What types of tasks can I perform by integrating Google Drive with Google Cloud BigQuery (REST)?
Integrating Google Drive with Google Cloud BigQuery (REST) allows you to perform various tasks, including:
- Automatically import CSV files from Google Drive into BigQuery tables.
- Analyze Google Drive documents' content using BigQuery's text analysis features.
- Archive older Google Drive files to BigQuery for long-term storage and analysis.
- Create dashboards in BigQuery based on data extracted from Google Drive spreadsheets.
- Trigger BigQuery queries when new files are added to a specific Google Drive folder.
Can I process large Google Drive files efficiently in Latenode?

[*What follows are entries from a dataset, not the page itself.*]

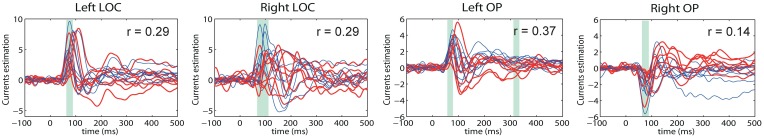
MNE estimated timeseries for MNE defined ROI. Red lines—timeseries for 8 subjects in “face” condition; blue lines— timeseries for 8 subjects in “scrambled” condition. The cyan shadow stripes mark time intervals with duration greater than 20 ms and with values of t-statistics corresponding to 0.05 significance level of uncorrected t-test. No time intervals with pcorrected(t < 0.05) were found. We used t-statistics here to quantify the observed distance between conditions and by no means as a statistical test aimed at finding intervals of significant differences. Mean across subject correlation coefficients for each ROI are shown. Note, that ROIs selected based on the MNE solution give rise to quite different activations of the symmetric cortical regions. LOC, lateral occipital complex; OP, occipital pole.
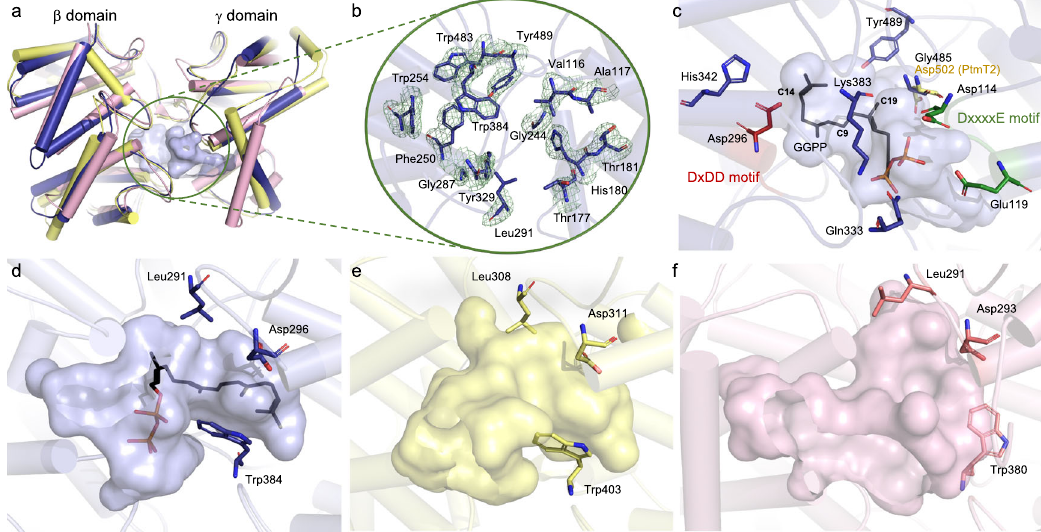
Fig. 2 Structure of Tpn2. a Overall βγ didomain structure of Tpn2 (PDB ID 7XKX, blue) aligned with PtmT2 (PDB ID 5BP8, yellow) and Rv3377c (PDB ID 6VPT, pink). The active site pocket of Tpn2 is circled in green. b Hydrophobic residues found in the active site pocket of Tpn2. The σ A-weighted difference ( mF o − DF c ) omit map for Tpn2 with a 3 σ contour is shown in green mesh. c Proposed binding mode of GGPP in the active site of Tpn2. C14 of GGPP lies 3.2 Å away from the carboxylate side chain of D296. G485, and the corresponding D502 in PtmT2, lie 3.6 Å from C19 of GGPP. Comparisons of the active site pockets of Tpn2 ( d ), PtmT2 ( e ), and Rv3377c ( f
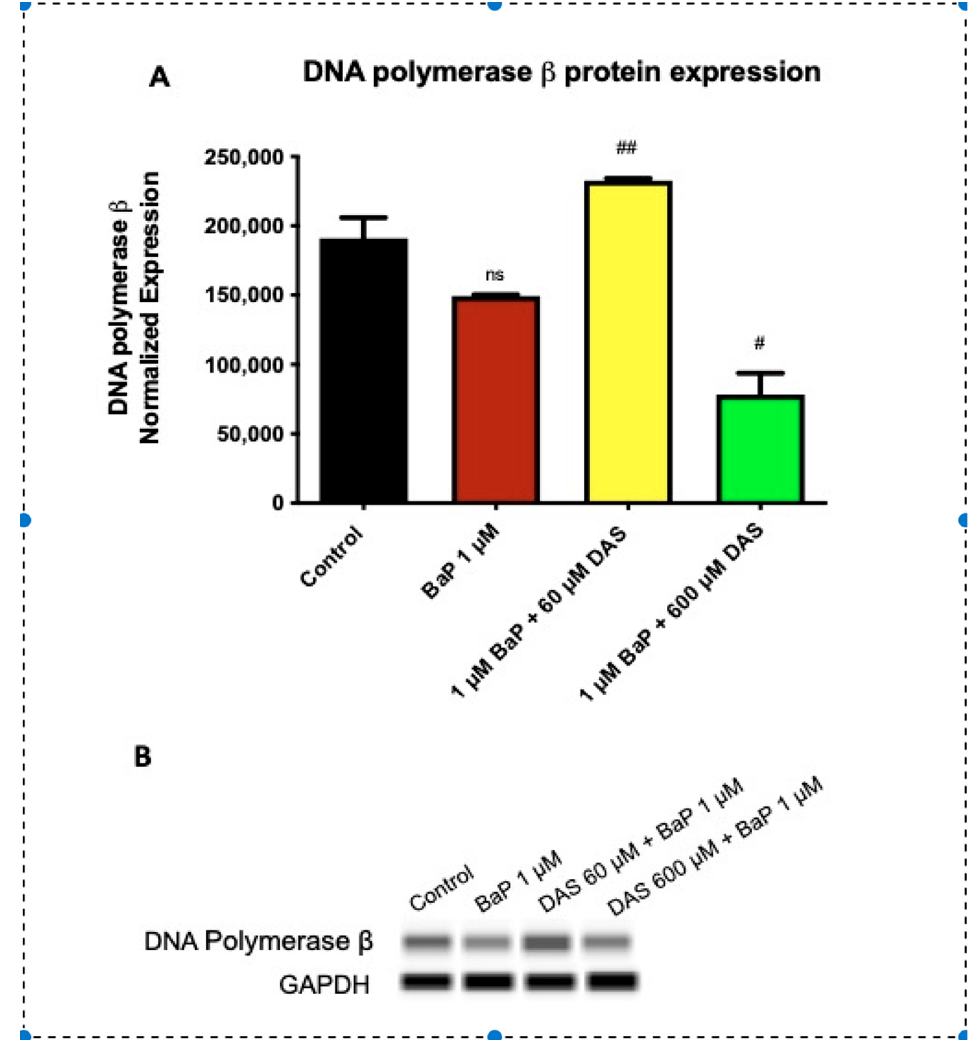
Figure 7. DAS and/or BaP effect on DNA Polymerase β (POL β ) expression in normal breast epithelial cells (MCF-10A) determined by Western analysis with automatic capillary electrophoresis. POL β expression is an indicator of base excision repair. ( A ) A graph of normalized protein expression of POL β measured by densitometry. ( B ) Electrophoretic bands represent the protein expression 24 hr-post treatment for POL β expression. A statistically significant difference of DAS CoTx compared to BaP treatment alone was evaluated by one-way ANOVA followed by Dunnett’s multiple comparison tests. In triplicate, +/ − SEM. # indicates p < 0.05, ## indicates p < 0.01 compared to BaP, and ns indicates p > 0.05 when compared to control.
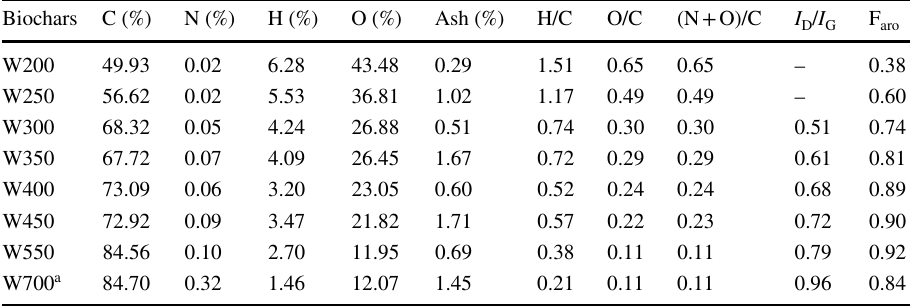
chemical properties of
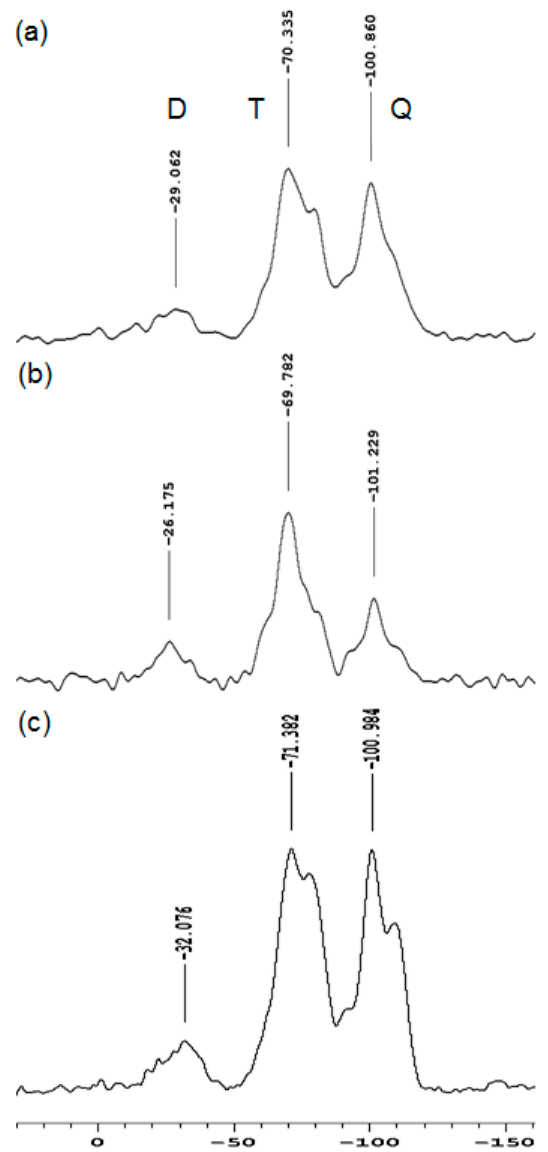
Figure 1. 29 Si CP/MAS NMR spectra of CPS xerogels. ( a ) CPSH, ( b ) CPSOH, ( c ) CPSN. Figure 1. 29 Si CP / MAS NMR spectra of CPS xerogels. ( a ) CPSH, ( b ) CPSOH, ( c )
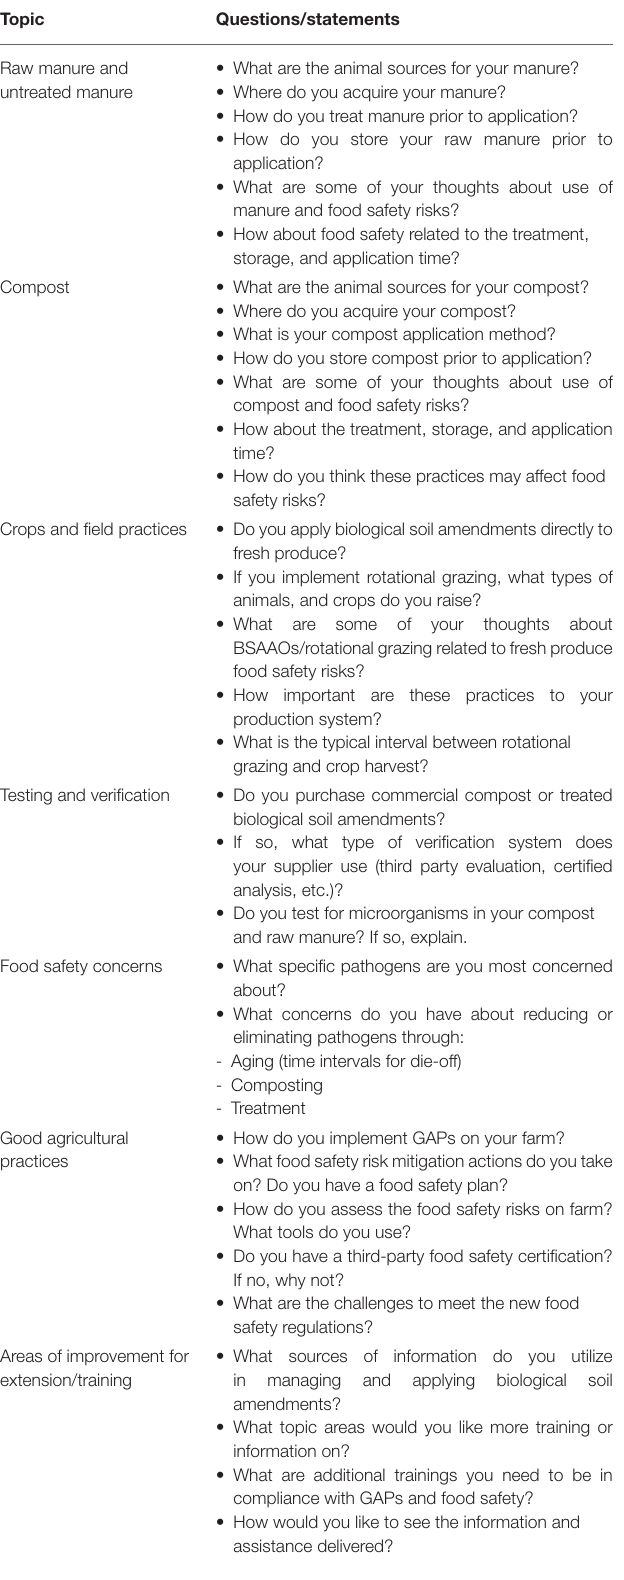
TABLE 1 | Questions related to use of BSAAOs and food safety risks included in the in-person focus group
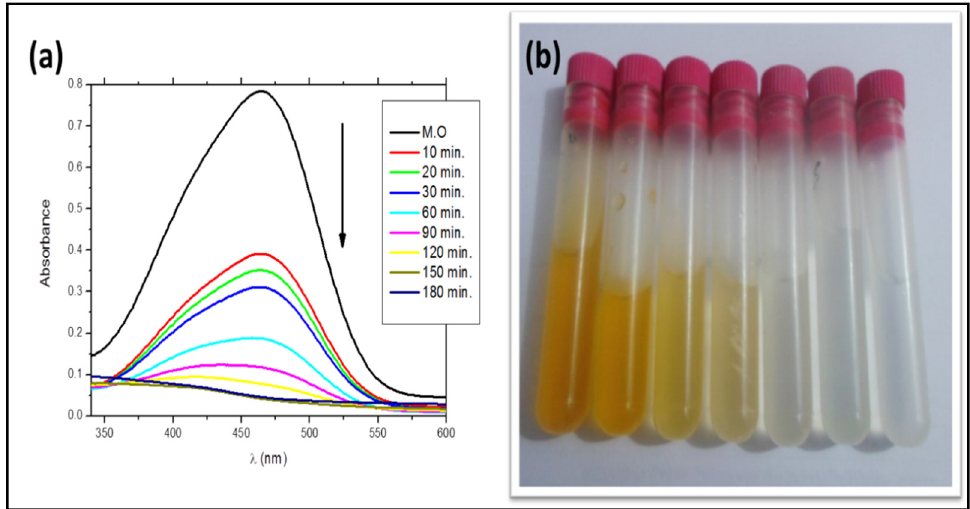
Figure 11. ( a ) UV–Vis absorption spectra for photocatalytic degradation of MO dye by SiO 2 NPs; ( b ) photographic image for MO dye color removal using SiO 2 NPs.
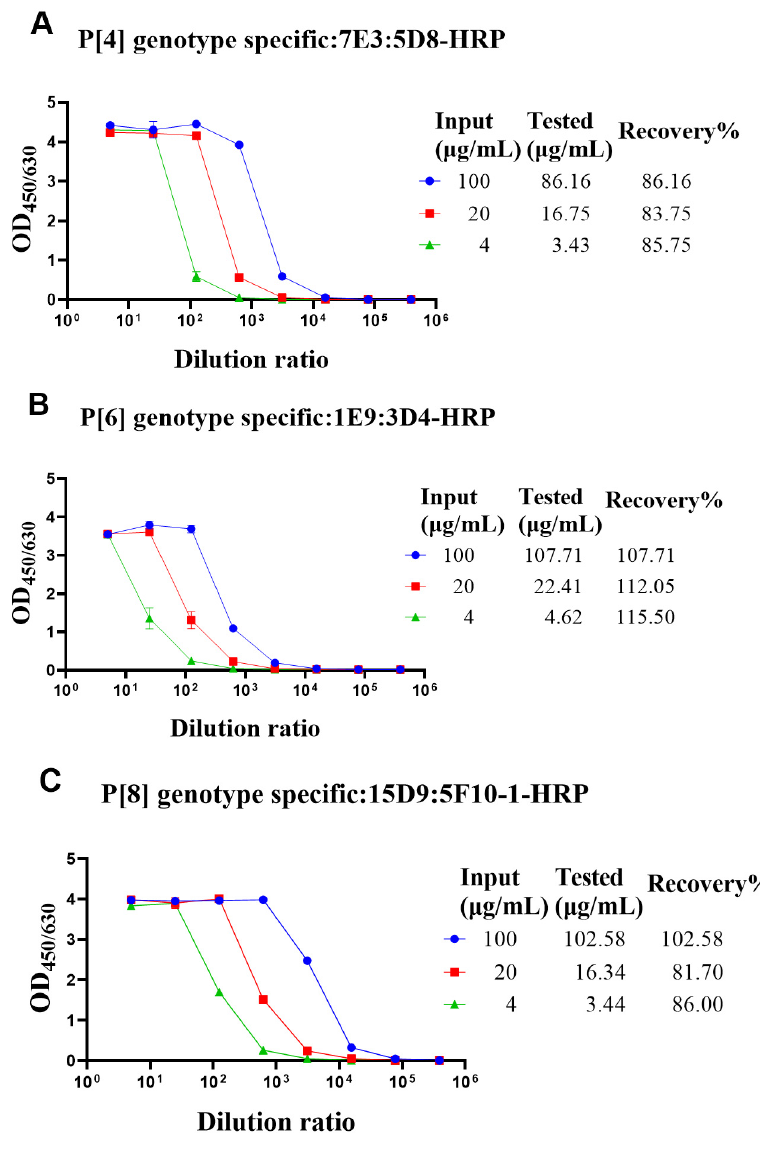
Figure 3. The recovery rate of P[4], P[6], and P[8]-VP4* proteins in E. coli lysate. The purified P[4], P[6], and P[8]-VP4* proteins were added to the supernatant of Bl21(DE3) E. coli lysate to a final concentration of 100, 20, and 4 µ g/mL, respectively, and detected by the corresponding genotype- specific antibody pairs. ( A ) The results detected by P[4]-VP4*-specific mAb pair (7E3: 5D8-HRP); ( B ) the results detected by the P[6]-VP4*-specific mAb pair (1E9: 3D4-HRP); ( C ) the results detected by the P[8]-VP4*-specific mAb pair (15D9: 5F10-1-HRP). All the experiments were performed in three replicates, and the error bars represent the standard deviation of each group. The concentration of each protein was calculated from the corresponding standard curve (Supplementary Figure S2). The recovery rate was calculated according to the formula: VP4* calculated /VP4* theoretical *100%.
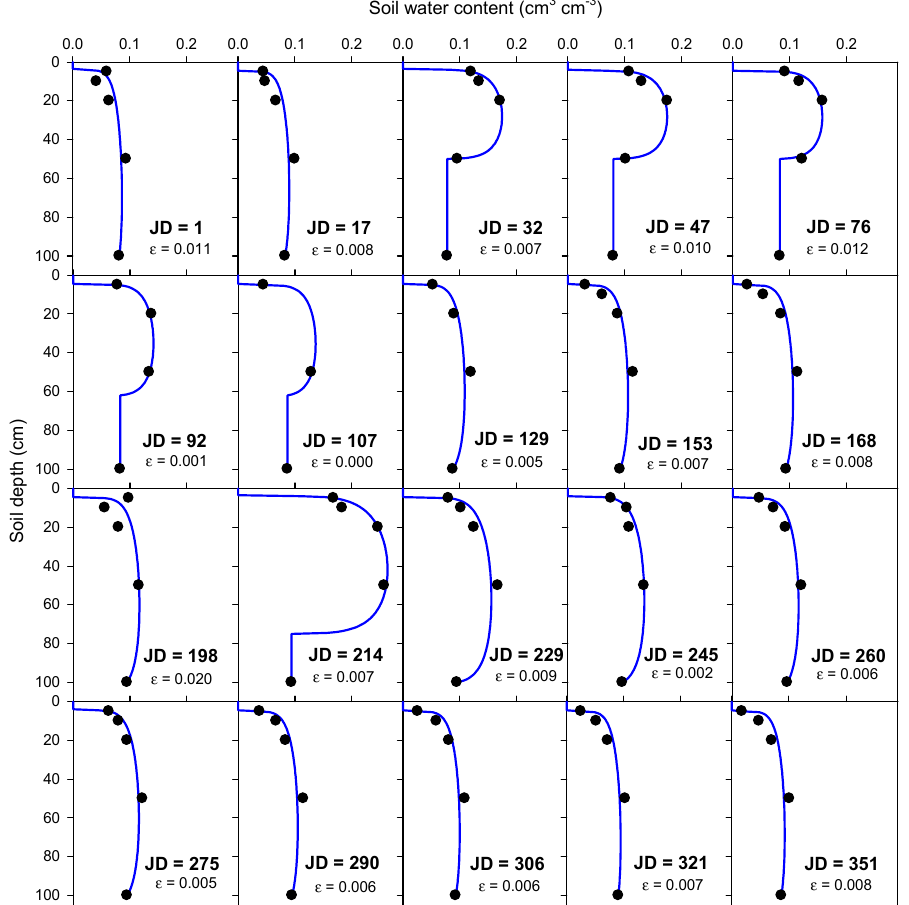
Figure 6. The best fit of Equation (21) (lines) to measured soil moisture data (dots) from SCAN site number 2026 (Walnut Gulch, Arizona) at various dates during 2010. The loam soil parameters, P = 6.6 and h cM = 87 cm, were used for fitting Equation (21). The fitting accuracy is quantified with the mean absolute error, ε (cm 3 cm − 3 ).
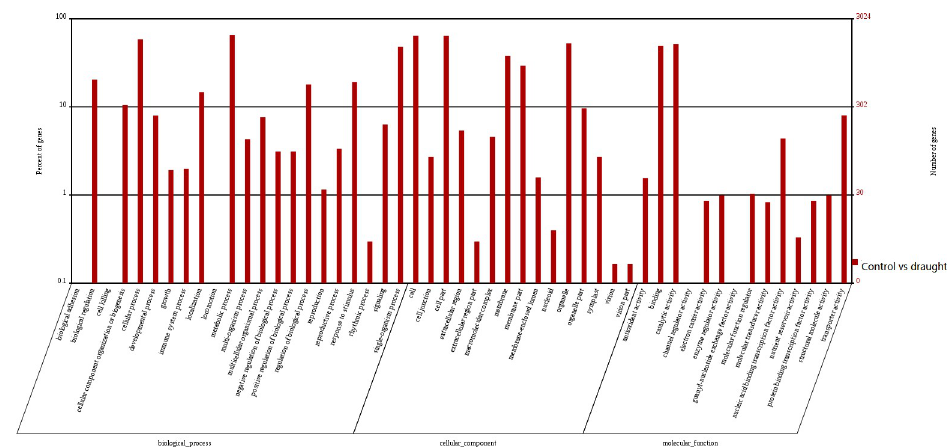
Fig 7. Description of the mapped KEGG pathways of the DEGs in Coix lacryma-jobi L. Left: The KEGG pathways; Right: the number of DEGs mapped into each KEGG pathway.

Yes. Latenode handles large files with streams and parallel processing, avoiding memory issues during your Google Drive and BigQuery workflows.
Are there any limitations to the Google Drive and Google Cloud BigQuery (REST) integration on Latenode?
While the integration is powerful, there are certain limitations to be aware of:
- Large file transfers may be subject to Google Drive API rate limits.
- Complex data transformations might require custom JavaScript code.
- Real-time synchronization is not supported; data transfer is batch-oriented.